TUGAS YANG DIMINTA:
Jawablah pertanyaan berikut berdasarkan teks tentang gaya liturgi bagi orang muda.
1. Menurut teks, apa yang harus menjiwai seluruh doa dan perayaan liturgi?
2. Struktur seperti apa yang harus dimiliki liturgi yang baru?
3. Apa yang disebut dalam teks sangat memainkan peranan?

Kamis, 19 Maret 2009

OMK: Manakah gaya Liturgi yang cocok untuk mereka?

1. Analisis socio-kultural penghayatan agama orang muda:
Liturgi sesudah konsili Vatikan II mengemban tugas yang luarbiasa besar. Pembaruan dalam berbagai aspek diwarnai oleh penemuan nilai-nilai dasariah antara lain:.
• Kristus dan Misteri Paskah-Nya harus menjiwai seluruh doa, perayaan liturgi, tahun liturgi, hari Minggu, sakramen-sakramen, Ibadah Harian, yang menguduskan seluruh hidup manusia dari hari ke hari.
• Liturgi yang baru harus berstruktur dialogis dan mengilhami doa-doa kristiani berdasarkan Sabda Allah. Allah membuka dialog lewat Sabda-Nya, kita menjawab ajakan-Nya dengan mendengarkan, memuji, bersyukur serta mempersembahkan diri kepada-Nya.
Pada nilai-nilai dasariah ini, apa yang dapat dibuat untuk orang muda? Bagaimana Gereja mampu menggerakkan hati orang muda untuk merayakan Liturgi dan berdoa?
Orang muda selalu ada di tengah masyarakat dan mengalir bersama masyarakat. Kita dapat menjumpai aneka ragam tipe orang muda di tengah gaya hidup masyarakat yang juga beraneka ragam, dan tak jarang menemukan kenyataan-kenyataan kontradiktif, entah karena jiwa mereka yang bergelora mencari jati diri, atau juga karena kita yang secara gampangan memutlakkan pendapat sendiri tentang mereka, keliru persepsi bahkan salah tafsir. Iklim keluarga memang sangat memainkan peranan. Bersama para pendidik di sekolah-sekolah semoga ada kerjasama yang bagus demi masa depan mereka.

DATA YANG DIBERIKAN:
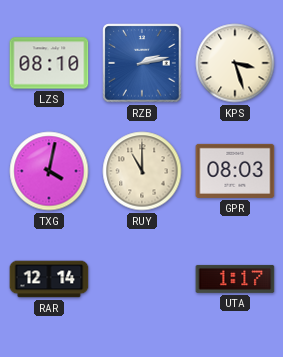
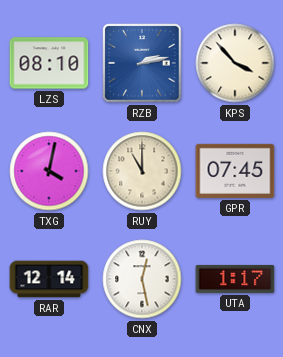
KPS: 3:27 -> 3:53
GPR: 08:03 -> 07:45
CNX: none -> 12:28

JAWABAN TUGAS:
1. Kristus dan Misteri Paskah-Nya harus menjiwai seluruh doa dan perayaan liturgi.
2. Liturgi yang baru harus berstruktur dialogis.
3. Iklim keluarga disebut sangat memainkan peranan.